The local coverage determination is effective for Oncotype
DX tests provided on or after February 27, 2006. Under
Medicare billing rules, claims for Oncotype DX tests
performed on Medicare beneficiaries who were hospital inpatients
at the time the tumor tissue samples were obtained or when the
test is ordered less than 14 days from discharge must be
incorporated in the payment that the hospital receives for the
inpatient services provided related to the patients breast
cancer. Medicare billing rules also require hospitals to bill
for the test when performed or ordered for hospital outpatients
less than 14 days following the date of the hospital
outpatient procedure where the tumor tissue samples were
obtained. We are in the process of making arrangements with
hospitals for payment of the test when performed for the portion
of Medicare beneficiaries, representing approximately
2-3% of our
total testing population, who are hospital inpatients or
outpatients at the time specimens are collected and who do not
meet criteria under the Medicare billing rules for billing by
us. We are also working with Medicare to revise or reverse these
billing rules to allow us to bill for tests performed after
discharge from the hospital. However, we have no assurance that
Medicare will revise or reverse these billing rules, and we also
cannot ensure that hospitals will agree to arrangements to pay
us for tests performed on patients falling under these billing
rules.
Insurers, including managed care organizations as well as
government payors such as Medicare, have increased their efforts
to control the cost, utilization and delivery of health care
services. From time to time, Congress has considered and
implemented changes in the Medicare fee schedules in conjunction
with budgetary legislation. Further reductions of reimbursement
for Medicare services may be implemented from time to time.

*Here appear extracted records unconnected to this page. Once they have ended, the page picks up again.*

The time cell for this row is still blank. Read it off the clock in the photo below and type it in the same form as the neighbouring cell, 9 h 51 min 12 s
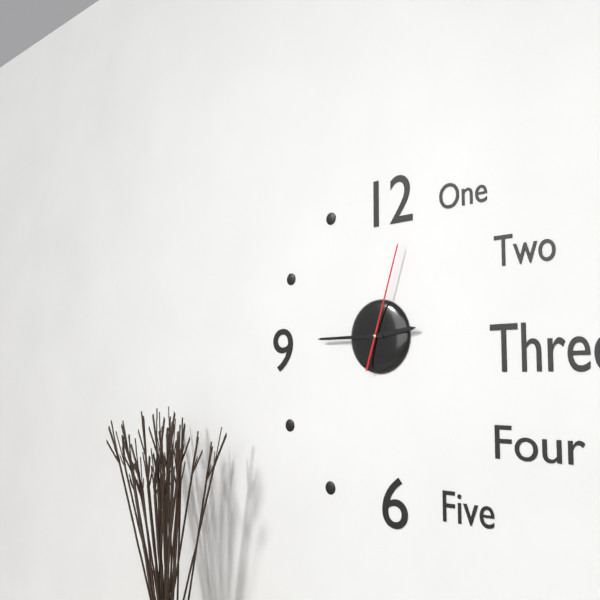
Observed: 2 h 45 min 03 s
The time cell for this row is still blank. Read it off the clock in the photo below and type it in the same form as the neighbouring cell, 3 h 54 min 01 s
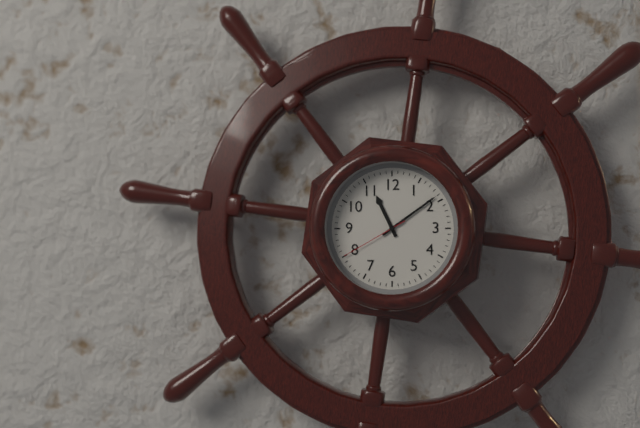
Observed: 11 h 09 min 40 s
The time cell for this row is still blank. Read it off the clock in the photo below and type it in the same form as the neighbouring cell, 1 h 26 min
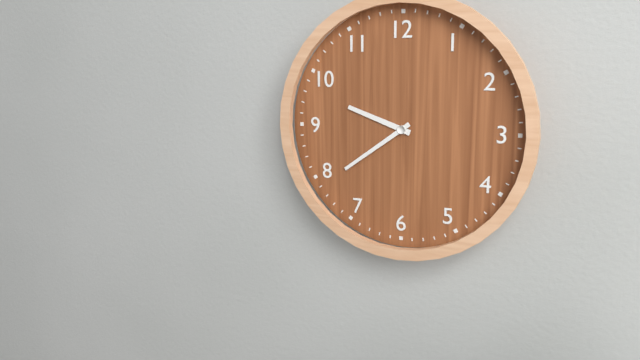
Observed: 9 h 39 min
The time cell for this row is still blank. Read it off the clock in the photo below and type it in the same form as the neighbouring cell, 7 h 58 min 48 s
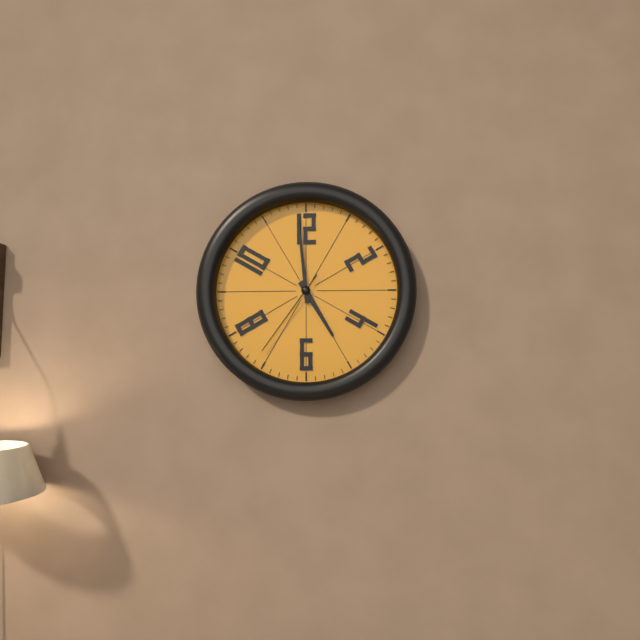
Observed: 4 h 59 min 36 s
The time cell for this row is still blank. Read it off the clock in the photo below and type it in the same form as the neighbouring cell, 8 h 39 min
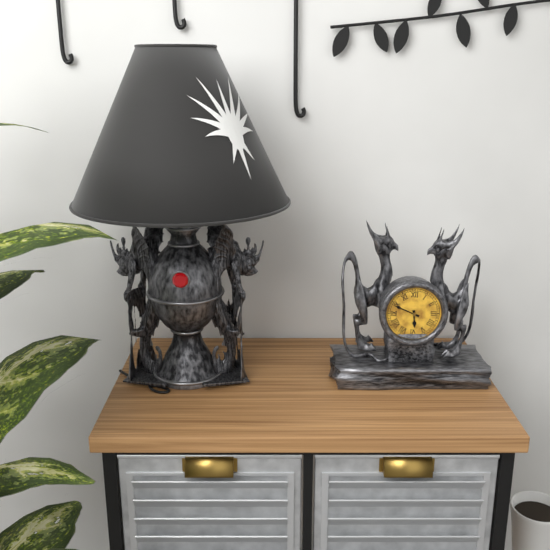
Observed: 5 h 49 min
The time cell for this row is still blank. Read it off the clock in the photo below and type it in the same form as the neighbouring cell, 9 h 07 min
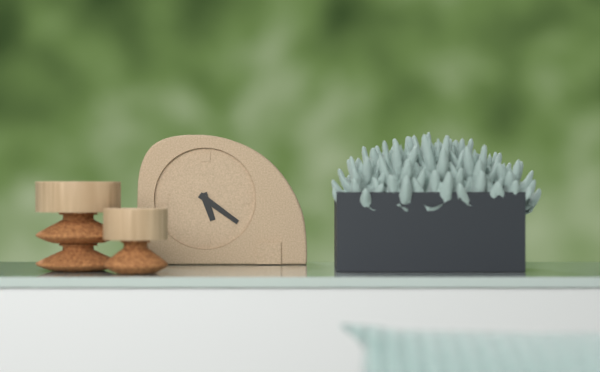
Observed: 5 h 21 min
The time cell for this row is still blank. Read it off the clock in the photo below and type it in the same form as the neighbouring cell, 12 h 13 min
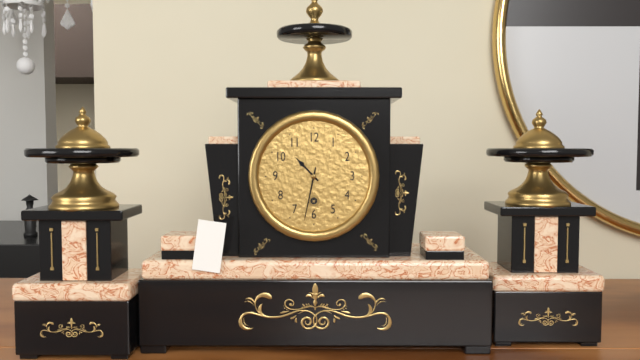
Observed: 10 h 32 min
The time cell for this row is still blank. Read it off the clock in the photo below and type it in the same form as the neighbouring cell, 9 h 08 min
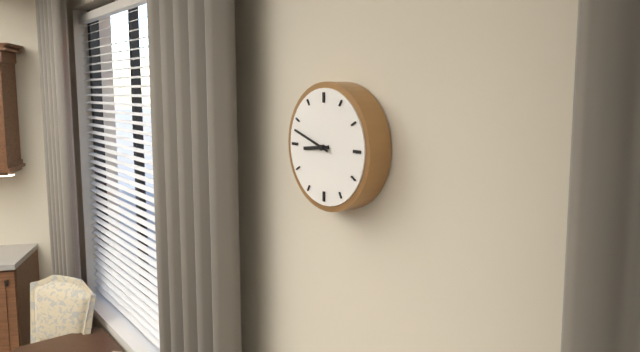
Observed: 8 h 48 min
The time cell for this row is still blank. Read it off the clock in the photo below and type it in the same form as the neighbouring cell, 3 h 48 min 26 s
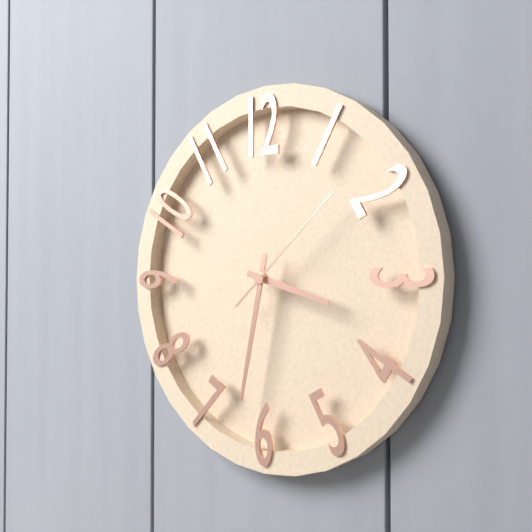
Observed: 3 h 32 min 08 s
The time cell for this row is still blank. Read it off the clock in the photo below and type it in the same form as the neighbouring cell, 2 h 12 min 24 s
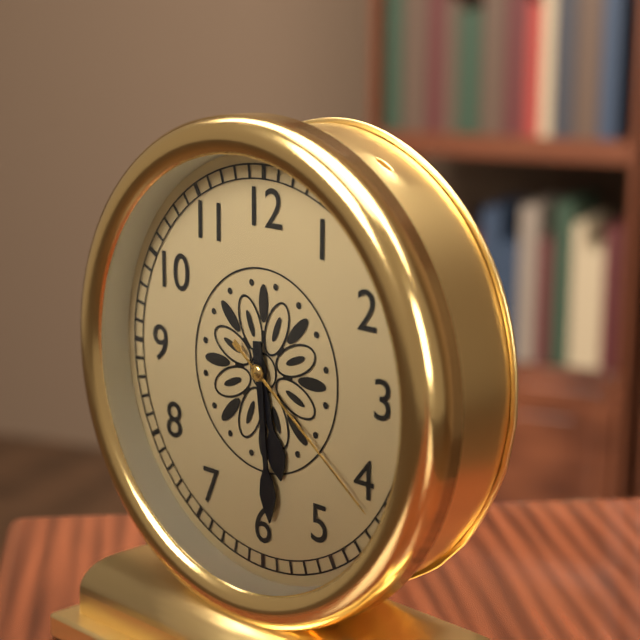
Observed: 5 h 29 min 21 s
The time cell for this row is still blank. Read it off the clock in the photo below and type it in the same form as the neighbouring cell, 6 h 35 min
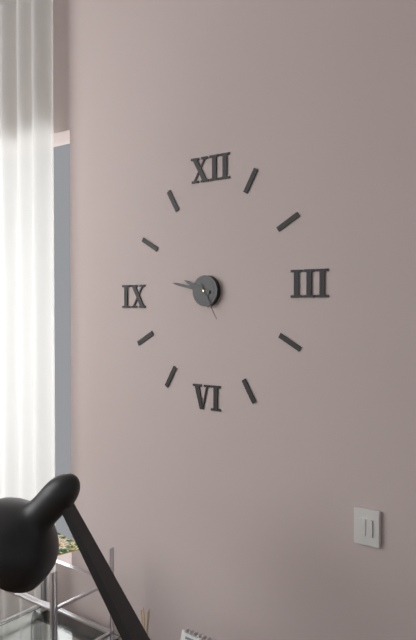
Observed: 9 h 47 min
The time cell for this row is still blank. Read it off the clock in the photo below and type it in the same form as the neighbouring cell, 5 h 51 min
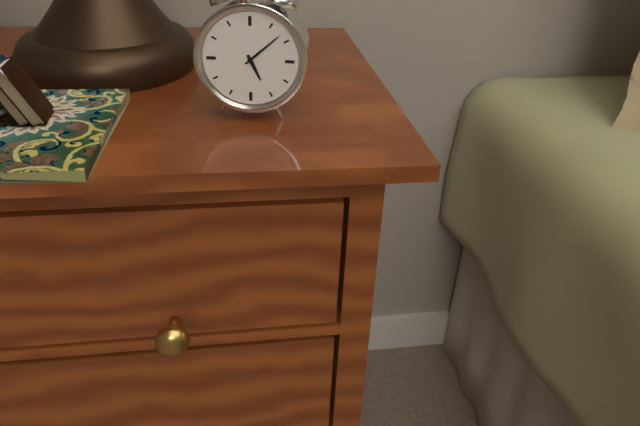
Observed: 5 h 08 min
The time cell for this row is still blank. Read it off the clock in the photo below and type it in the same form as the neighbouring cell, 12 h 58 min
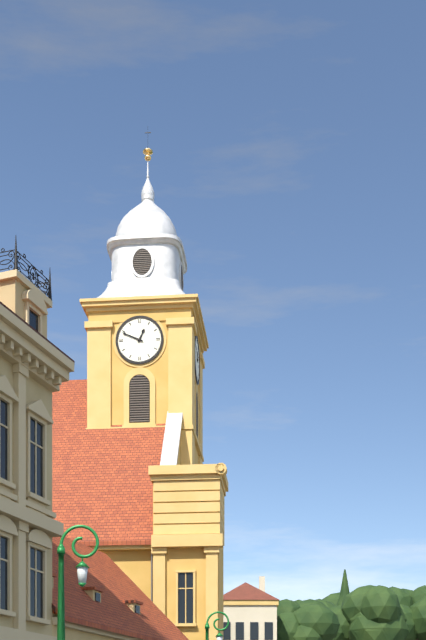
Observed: 12 h 49 min
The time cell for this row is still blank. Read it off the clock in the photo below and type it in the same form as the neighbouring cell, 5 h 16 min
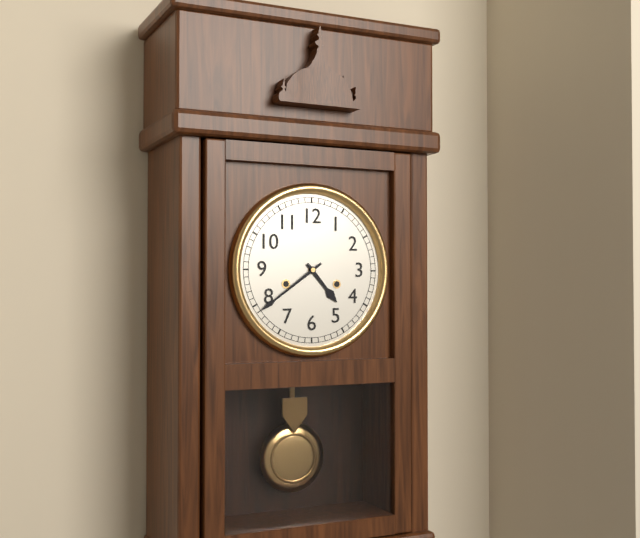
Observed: 4 h 39 min
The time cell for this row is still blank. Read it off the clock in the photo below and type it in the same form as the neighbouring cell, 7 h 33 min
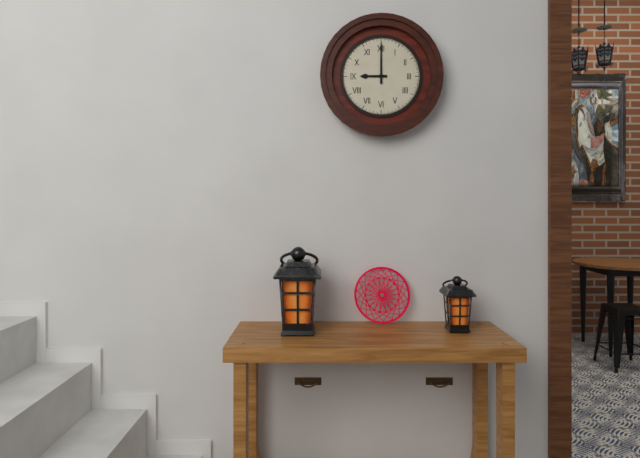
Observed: 9 h 00 min
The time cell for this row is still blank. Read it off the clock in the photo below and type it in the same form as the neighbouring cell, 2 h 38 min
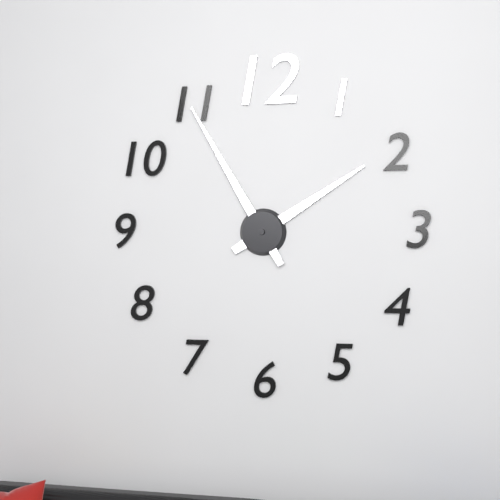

Reductions in the reimbursement rates of other third-party
payors have occurred and may occur in the future. These measures
have resulted in reduced prices and decreased test utilization
for the clinical laboratory industry.
We recently conducted clinical studies to support the use of
Oncotype DX in post-menopausal women with N+, ER+ breast
cancer. Most of our existing reimbursement coverage is
specifically for women with early stage N−, ER+ breast
cancer. We may not be able to obtain reimbursement coverage for
Oncotype DX for post-menopausal female breast cancer
patients who are N+, ER+ patients that is similar to the
coverage we have obtained for early stage N−, ER+ patients.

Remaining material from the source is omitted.